Monday, Nov. 11, 1940
Crisis Eclipsed
The big, buff brick Greek legation on Washington's Massachusetts Avenue was quiet last week; on sunny mornings a Negro yardman hosed down the sidewalks; a white-coated houseman swung open the door to visitors in grand unconcern. Inside, white-haired, friendly little Minister Cimon P. Diamantopoulos gravely stated his pride in his country. Throughout the U. S., in Greek neighborhoods with their fruit stands, vegetable markets, small restaurants and grocery stores, the U. S.'s 700,000 Greeks discussed the news. In the Italian quarters -- it was the 18th anniversary of Mussolini's march on Rome--fruit peddlers and bootblacks told enquiring reporters v/hat they thought of Italy's war on Greece, but would not give their names or addresses, lest they be accused of belonging to the quinta colonna (fifth column).
Between speeches in Manhattan and Boston, President Roosevelt last week spent a day in Washington facing this new international problem. He and the State Department had faced many such situations before. They had developed a routine treatment: a solemn condemnation of the aggression; the freezing of the invaded country's U. S. funds, lest they fall into the hands of the invader. But last week the familiar crisis routine was not re-enacted. The President, who had long professed to be so occupied with foreign affairs that he had no time for political campaigning, was now so occupied with campaigning that he could spare only a brief interlude for the troubles of Greece. His limousine spirited him from Union Station to the White House. Even the press hardly noticed when Secretary of State Hull and Under Secretary Welles went to him, conferred, departed.
No condemnation of Italian aggression was issued, no Greek credits were frozen. (Minister Diamantopoulos explained that locking up Greek funds would have given the false impression that Greece had already been overrun by Fascist invaders.) Then the hurried President, having attended to his duties, hastily returned to the main business on hand, campaigning. For the first time in several months domestic politics took precedence over international politics, affairs at home came before affairs abroad.
This situation was not to Franklin Roosevelt's political advantage. As long as affairs abroad crowded the campaign and Wendell Willkie off the front page, he had had the spotlight to himself. The reversal of news values gave Franklin Roosevelt the option of sharing the spotlight with his rival or of losing it entirely.

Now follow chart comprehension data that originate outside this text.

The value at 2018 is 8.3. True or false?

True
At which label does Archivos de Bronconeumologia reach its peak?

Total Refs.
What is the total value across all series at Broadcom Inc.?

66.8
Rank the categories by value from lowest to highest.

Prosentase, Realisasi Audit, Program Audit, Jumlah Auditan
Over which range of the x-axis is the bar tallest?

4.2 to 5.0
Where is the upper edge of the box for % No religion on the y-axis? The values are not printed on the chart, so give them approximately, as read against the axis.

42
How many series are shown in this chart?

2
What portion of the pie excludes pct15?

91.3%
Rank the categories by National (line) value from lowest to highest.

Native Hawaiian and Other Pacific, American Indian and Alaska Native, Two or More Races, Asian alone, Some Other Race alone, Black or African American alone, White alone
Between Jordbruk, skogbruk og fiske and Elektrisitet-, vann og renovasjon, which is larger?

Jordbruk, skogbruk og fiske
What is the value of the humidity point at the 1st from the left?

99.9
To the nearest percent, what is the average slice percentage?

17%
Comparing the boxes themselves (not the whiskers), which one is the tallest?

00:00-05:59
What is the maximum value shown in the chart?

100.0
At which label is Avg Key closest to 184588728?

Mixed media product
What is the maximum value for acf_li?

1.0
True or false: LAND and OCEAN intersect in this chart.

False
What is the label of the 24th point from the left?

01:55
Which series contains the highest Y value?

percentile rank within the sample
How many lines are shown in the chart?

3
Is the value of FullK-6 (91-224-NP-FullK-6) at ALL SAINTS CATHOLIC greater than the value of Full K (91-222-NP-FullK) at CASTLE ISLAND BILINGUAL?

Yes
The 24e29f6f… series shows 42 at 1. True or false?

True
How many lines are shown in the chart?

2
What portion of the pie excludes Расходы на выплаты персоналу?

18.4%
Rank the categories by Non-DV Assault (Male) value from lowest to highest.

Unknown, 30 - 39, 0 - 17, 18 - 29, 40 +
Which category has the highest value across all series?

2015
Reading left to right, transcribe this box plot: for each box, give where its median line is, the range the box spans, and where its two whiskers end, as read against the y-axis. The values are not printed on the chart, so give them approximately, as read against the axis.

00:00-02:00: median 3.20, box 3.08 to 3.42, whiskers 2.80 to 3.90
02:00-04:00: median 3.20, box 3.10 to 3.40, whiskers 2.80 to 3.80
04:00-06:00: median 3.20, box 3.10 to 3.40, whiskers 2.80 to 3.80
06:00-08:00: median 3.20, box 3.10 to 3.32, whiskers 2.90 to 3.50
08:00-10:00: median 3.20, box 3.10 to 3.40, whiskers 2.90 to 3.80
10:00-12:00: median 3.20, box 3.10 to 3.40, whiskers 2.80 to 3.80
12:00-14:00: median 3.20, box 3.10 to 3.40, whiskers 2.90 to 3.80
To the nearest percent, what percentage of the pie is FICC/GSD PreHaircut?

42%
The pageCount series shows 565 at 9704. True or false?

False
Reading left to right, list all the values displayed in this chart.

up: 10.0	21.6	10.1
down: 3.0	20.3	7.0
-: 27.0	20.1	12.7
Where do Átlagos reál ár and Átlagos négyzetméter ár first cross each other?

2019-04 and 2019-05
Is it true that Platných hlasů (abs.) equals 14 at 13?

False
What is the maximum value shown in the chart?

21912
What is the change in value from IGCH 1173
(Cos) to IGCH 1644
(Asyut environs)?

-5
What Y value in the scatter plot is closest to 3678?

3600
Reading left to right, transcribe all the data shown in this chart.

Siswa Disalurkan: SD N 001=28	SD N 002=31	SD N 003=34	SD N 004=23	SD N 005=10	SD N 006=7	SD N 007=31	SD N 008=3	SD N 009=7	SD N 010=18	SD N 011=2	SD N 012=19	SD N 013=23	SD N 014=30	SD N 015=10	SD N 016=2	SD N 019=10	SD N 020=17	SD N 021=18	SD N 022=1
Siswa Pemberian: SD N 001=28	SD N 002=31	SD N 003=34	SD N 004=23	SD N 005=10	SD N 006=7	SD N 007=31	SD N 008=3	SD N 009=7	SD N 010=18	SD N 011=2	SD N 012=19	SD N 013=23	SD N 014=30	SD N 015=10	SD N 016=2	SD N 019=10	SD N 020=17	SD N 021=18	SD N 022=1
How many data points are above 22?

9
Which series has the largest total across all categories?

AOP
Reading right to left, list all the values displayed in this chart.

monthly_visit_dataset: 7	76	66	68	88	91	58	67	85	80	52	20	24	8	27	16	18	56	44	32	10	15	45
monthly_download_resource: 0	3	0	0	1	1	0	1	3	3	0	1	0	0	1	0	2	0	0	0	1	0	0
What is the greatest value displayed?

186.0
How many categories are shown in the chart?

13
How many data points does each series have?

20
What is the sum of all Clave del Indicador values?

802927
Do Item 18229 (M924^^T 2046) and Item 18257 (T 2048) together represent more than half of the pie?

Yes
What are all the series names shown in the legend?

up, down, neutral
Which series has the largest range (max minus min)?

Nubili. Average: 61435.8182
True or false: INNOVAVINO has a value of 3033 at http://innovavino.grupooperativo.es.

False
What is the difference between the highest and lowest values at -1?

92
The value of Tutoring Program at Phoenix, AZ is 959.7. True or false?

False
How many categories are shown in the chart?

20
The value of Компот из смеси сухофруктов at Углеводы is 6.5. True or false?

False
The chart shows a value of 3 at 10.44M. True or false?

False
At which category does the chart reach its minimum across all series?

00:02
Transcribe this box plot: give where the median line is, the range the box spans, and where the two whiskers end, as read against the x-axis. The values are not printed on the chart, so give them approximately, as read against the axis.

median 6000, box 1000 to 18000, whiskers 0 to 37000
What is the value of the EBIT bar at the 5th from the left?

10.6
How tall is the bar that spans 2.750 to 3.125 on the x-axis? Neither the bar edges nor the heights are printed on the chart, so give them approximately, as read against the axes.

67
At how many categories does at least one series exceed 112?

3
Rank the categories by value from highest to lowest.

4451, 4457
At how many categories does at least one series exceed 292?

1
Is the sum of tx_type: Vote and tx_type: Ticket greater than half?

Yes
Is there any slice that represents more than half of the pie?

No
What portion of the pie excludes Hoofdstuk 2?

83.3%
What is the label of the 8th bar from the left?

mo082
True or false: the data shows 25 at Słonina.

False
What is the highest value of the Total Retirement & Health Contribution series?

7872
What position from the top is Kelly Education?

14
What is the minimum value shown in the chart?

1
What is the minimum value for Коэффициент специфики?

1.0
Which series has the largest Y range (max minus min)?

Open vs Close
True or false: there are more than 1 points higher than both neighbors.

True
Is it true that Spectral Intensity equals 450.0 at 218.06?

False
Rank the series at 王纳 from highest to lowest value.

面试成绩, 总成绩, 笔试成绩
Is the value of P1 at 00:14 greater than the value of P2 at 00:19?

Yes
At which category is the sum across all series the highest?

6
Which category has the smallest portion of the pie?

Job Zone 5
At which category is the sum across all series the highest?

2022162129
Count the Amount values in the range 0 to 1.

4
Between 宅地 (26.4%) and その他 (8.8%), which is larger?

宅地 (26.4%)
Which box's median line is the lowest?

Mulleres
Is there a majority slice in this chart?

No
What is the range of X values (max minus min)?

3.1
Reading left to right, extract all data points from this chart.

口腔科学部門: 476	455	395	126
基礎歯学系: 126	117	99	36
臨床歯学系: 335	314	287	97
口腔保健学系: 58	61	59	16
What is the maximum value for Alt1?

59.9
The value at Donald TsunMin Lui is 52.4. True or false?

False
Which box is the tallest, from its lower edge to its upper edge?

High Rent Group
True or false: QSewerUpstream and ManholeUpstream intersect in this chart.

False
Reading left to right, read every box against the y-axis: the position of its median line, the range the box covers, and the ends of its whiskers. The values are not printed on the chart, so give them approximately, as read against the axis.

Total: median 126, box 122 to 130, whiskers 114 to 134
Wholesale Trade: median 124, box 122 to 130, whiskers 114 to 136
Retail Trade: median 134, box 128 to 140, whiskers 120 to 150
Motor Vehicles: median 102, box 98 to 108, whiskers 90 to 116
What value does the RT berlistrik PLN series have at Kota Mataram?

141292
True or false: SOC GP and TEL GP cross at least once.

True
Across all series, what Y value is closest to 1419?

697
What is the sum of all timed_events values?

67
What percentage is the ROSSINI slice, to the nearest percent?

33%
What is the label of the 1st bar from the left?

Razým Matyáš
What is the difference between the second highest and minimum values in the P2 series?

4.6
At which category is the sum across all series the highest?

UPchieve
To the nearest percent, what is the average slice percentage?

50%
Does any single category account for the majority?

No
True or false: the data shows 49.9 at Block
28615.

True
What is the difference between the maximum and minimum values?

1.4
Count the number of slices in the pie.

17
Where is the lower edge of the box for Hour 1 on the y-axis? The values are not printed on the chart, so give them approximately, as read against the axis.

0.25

Ever astute, he made the best of the situation, made an important announcement part of his campaign. Said he in his campaign speech at Boston:
"Tonight I am privileged to make an announcement. . . . The British within the past few days have asked for permission to negotiate again with American manufacturers for 12,000 additional planes. . . . When those additional orders are approved, as I hope they will be, they will bring Britain's present orders for military planes from the U. S. to more than 26,000." (The present U. S. program calls for 14,000 airplanes for the British by April 1, 1942, and many experts doubted whether it could in practice be substantially increased.)
Meanwhile, with ostentatious secrecy, a destroyer flotilla of the U. S. Navy departed on a mystery voyage to waters near Martinique. With rumors multiplying of the Vichy Government's aggressive collaboration with Hitler, with Vice Premier Laval asserting that democracy throughout the world was dead, with no U. S.-built warplanes destined for France still immobilized in Martinique, the significance of that move caused some good guesses (see p. 35). Five destroyers and a seaplane tender slipped out of Key West; three others, attended by eleven seaplanes, followed them. At the same time 1,200 Air Corps officers and men arrived at San Juan, Puerto Rico, with a squadron of naval patrol planes. Diplomatically, Secretary Hull called attention to the presence of this fleet near Martinique by announcing that these were merely routine Navy maneuvers.
In all these things the stage was being set for events which in the next few weeks may be written in largest headlines. In the mind of the people, as in the mind of the President, the biggest news which may follow the U. S. election was momentarily obscured by the hulking figure of this week's imminent event.